[Start of Attachment]

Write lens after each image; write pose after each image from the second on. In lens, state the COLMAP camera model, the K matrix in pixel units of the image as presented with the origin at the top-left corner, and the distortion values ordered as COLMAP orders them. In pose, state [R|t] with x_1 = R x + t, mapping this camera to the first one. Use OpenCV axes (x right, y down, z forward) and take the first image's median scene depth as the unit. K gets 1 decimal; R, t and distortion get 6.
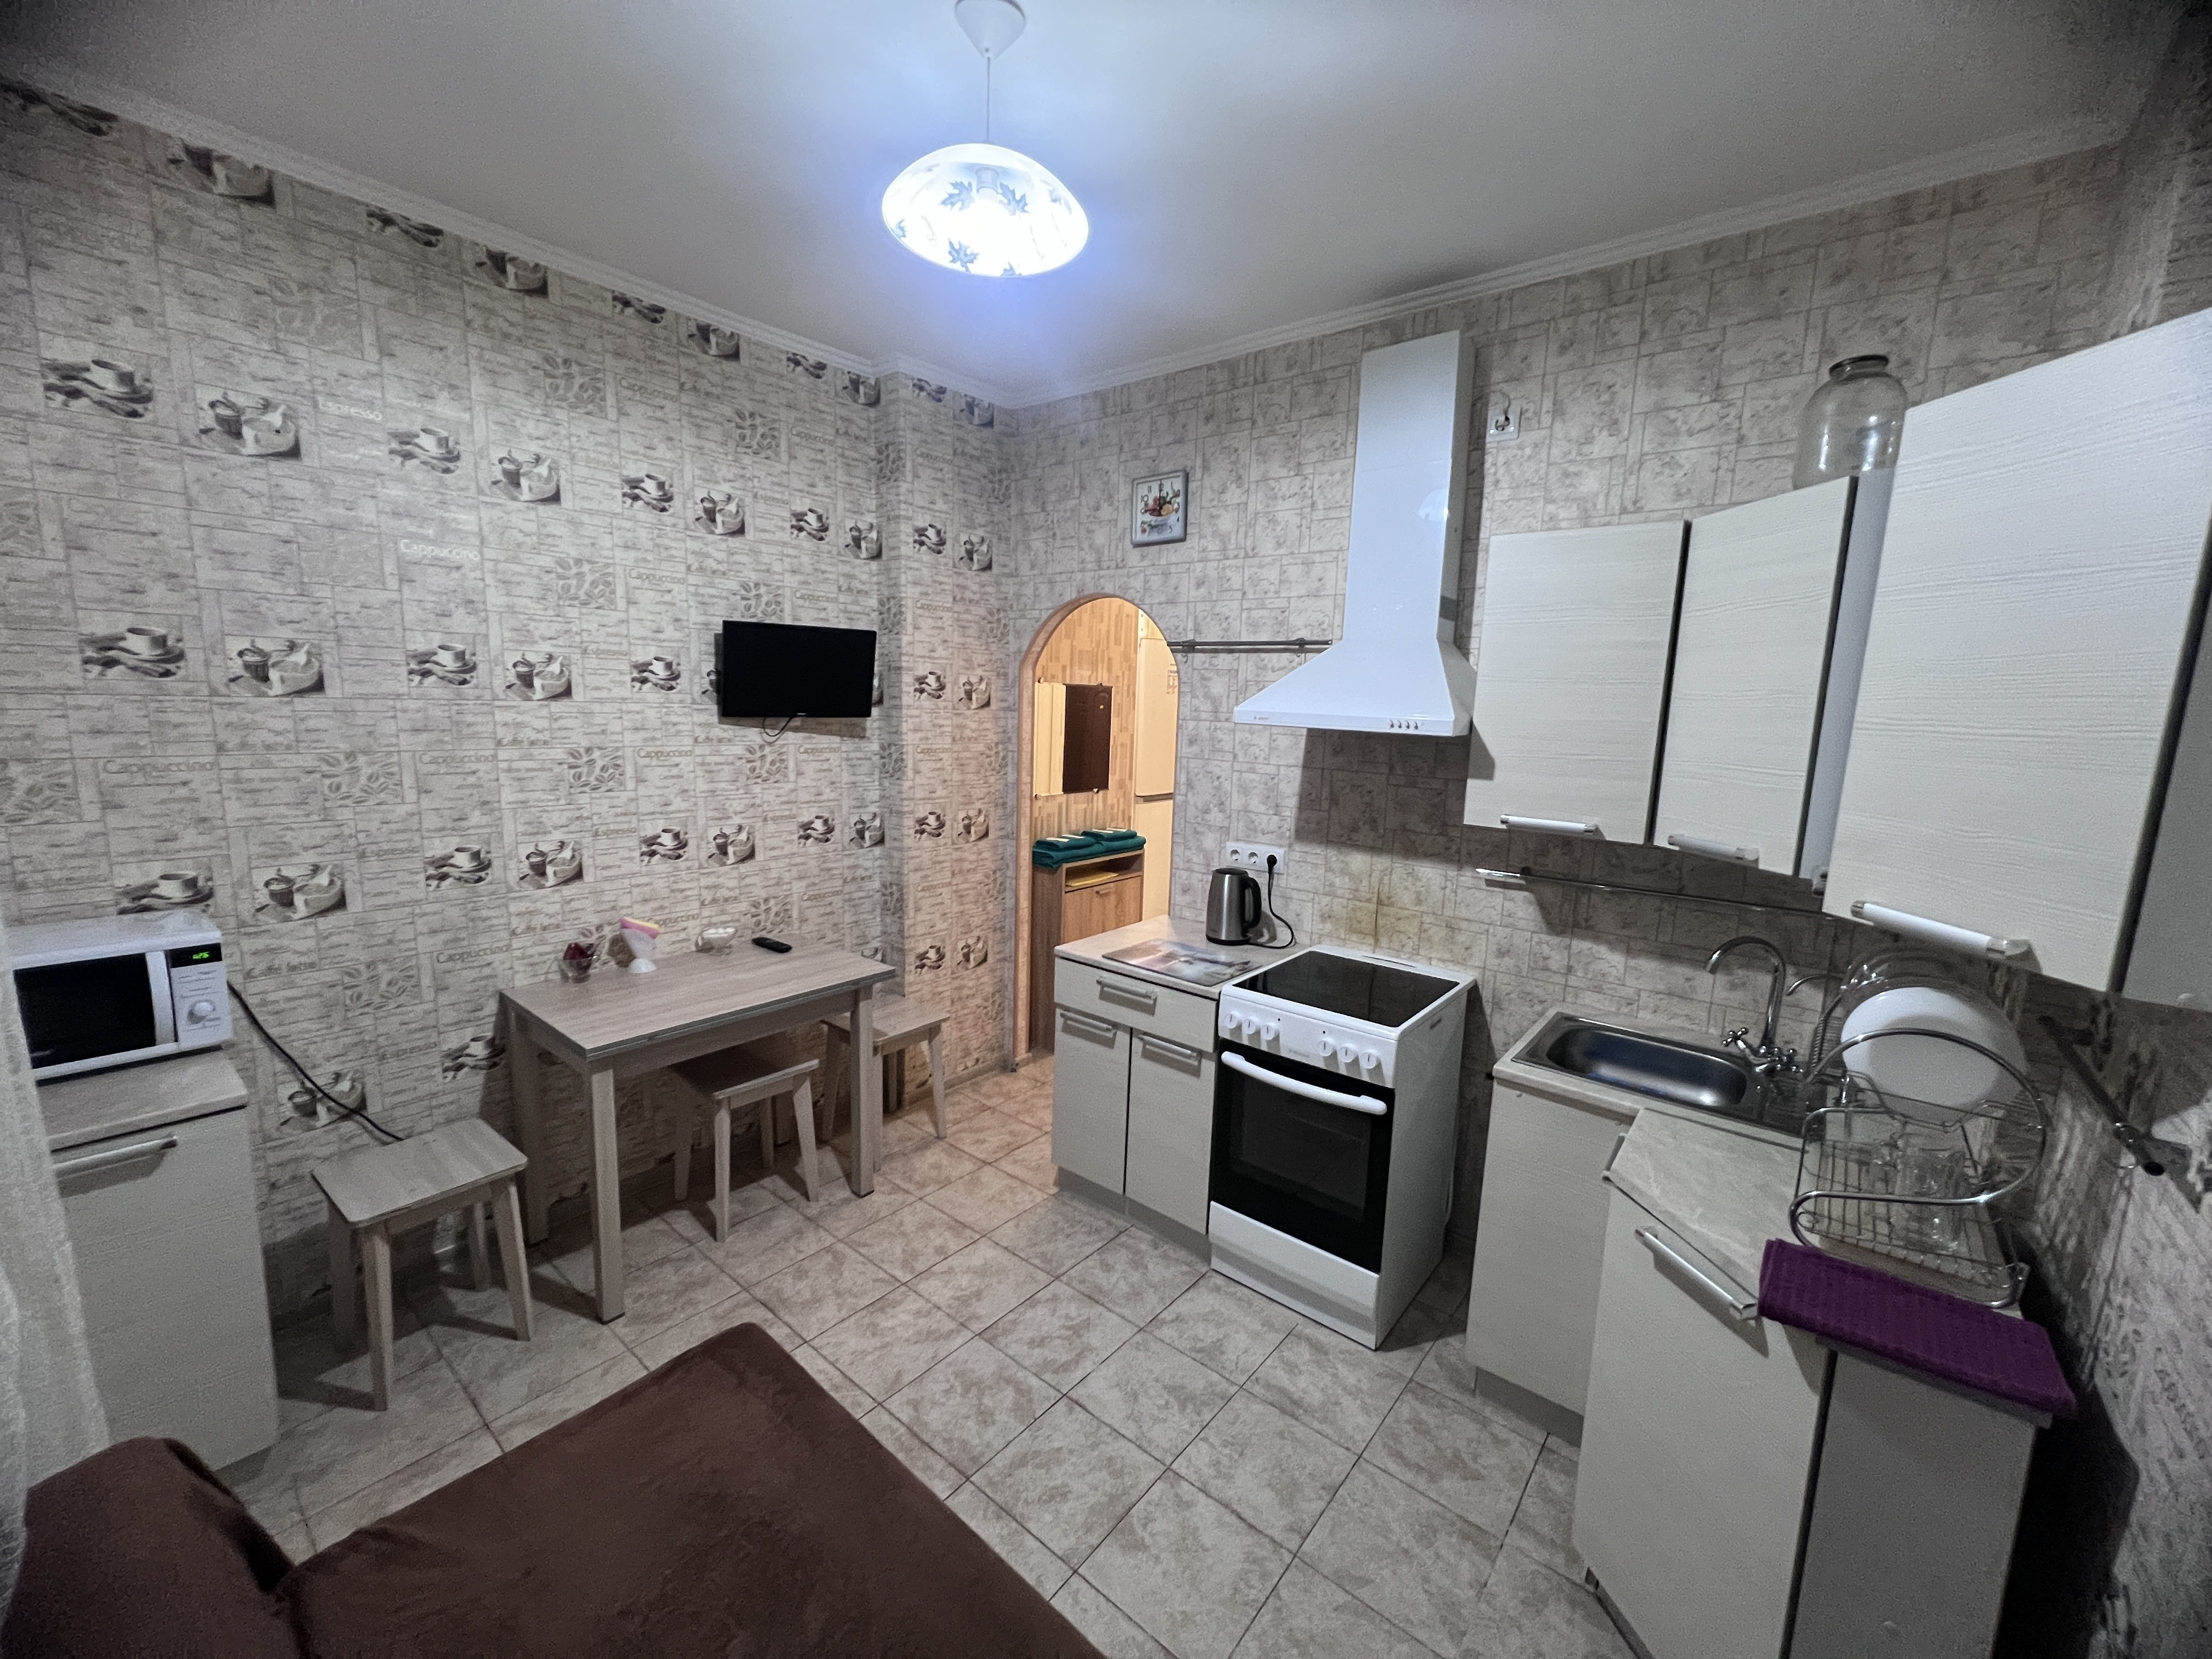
lens RADIAL K [[887.8, 0, 1114.6], [0, 887.8, 827.9], [0, 0, 1]] dist [-0.003861, 0.001007]
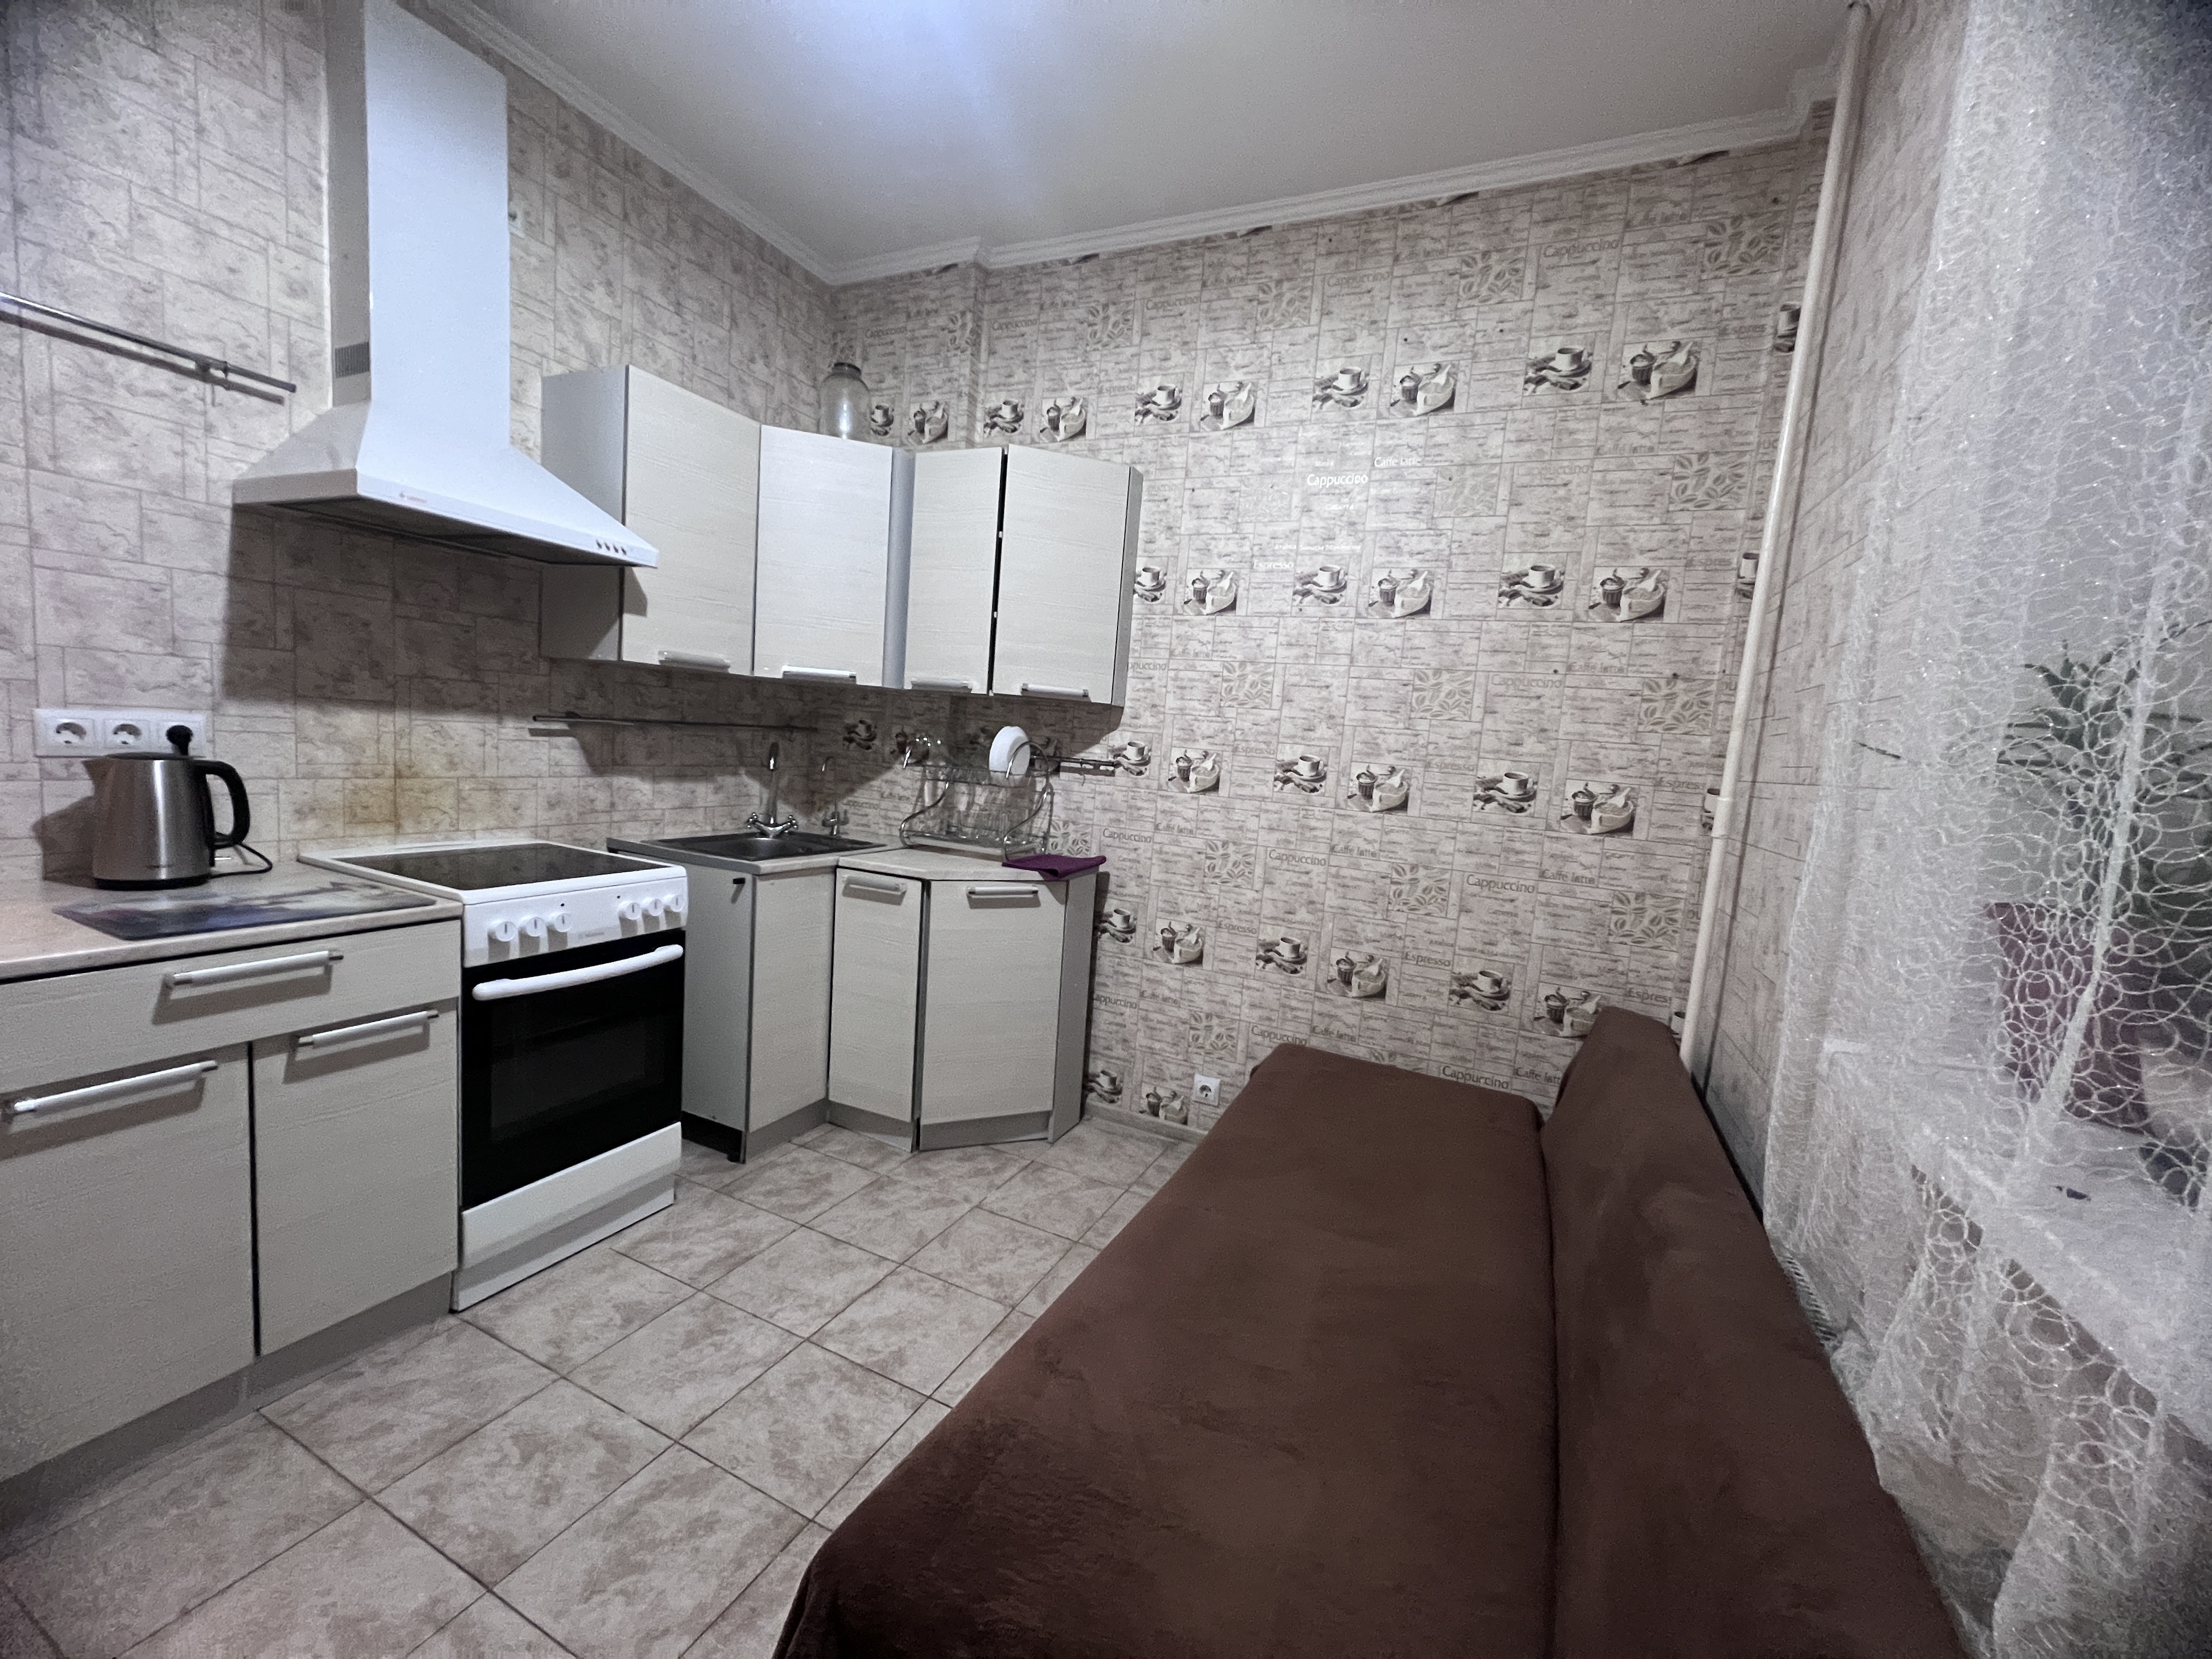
lens RADIAL K [[887.8, 0, 1111.9], [0, 887.8, 825.7], [0, 0, 1]] dist [-0.005946, 0.001217]
pose [[-0.239780, -0.147214, 0.959601, -0.639582], [0.055271, 0.984763, 0.164885, 0.040119], [-0.969253, 0.092575, -0.227990, 0.652790]]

[End of Attachment]

* **WHAT YOU WILL DO**:
Rewrite the listing above, changing every "image" to "frame" and leaving all else as it is. Omit the pictures.

* **SOLUTION**:
Write lens after each frame; write pose after each frame from the second on. In lens, state the COLMAP camera model, the K matrix in pixel units of the frame as presented with the origin at the top-left corner, and the distortion values ordered as COLMAP orders them. In pose, state [R|t] with x_1 = R x + t, mapping this camera to the first one. Use OpenCV axes (x right, y down, z forward) and take the first frame's median scene depth as the unit. K gets 1 decimal; R, t and distortion get 6.
lens RADIAL K [[887.8, 0, 1114.6], [0, 887.8, 827.9], [0, 0, 1]] dist [-0.003861, 0.001007]
lens RADIAL K [[887.8, 0, 1111.9], [0, 887.8, 825.7], [0, 0, 1]] dist [-0.005946, 0.001217]
pose [[-0.239780, -0.147214, 0.959601, -0.639582], [0.055271, 0.984763, 0.164885, 0.040119], [-0.969253, 0.092575, -0.227990, 0.652790]]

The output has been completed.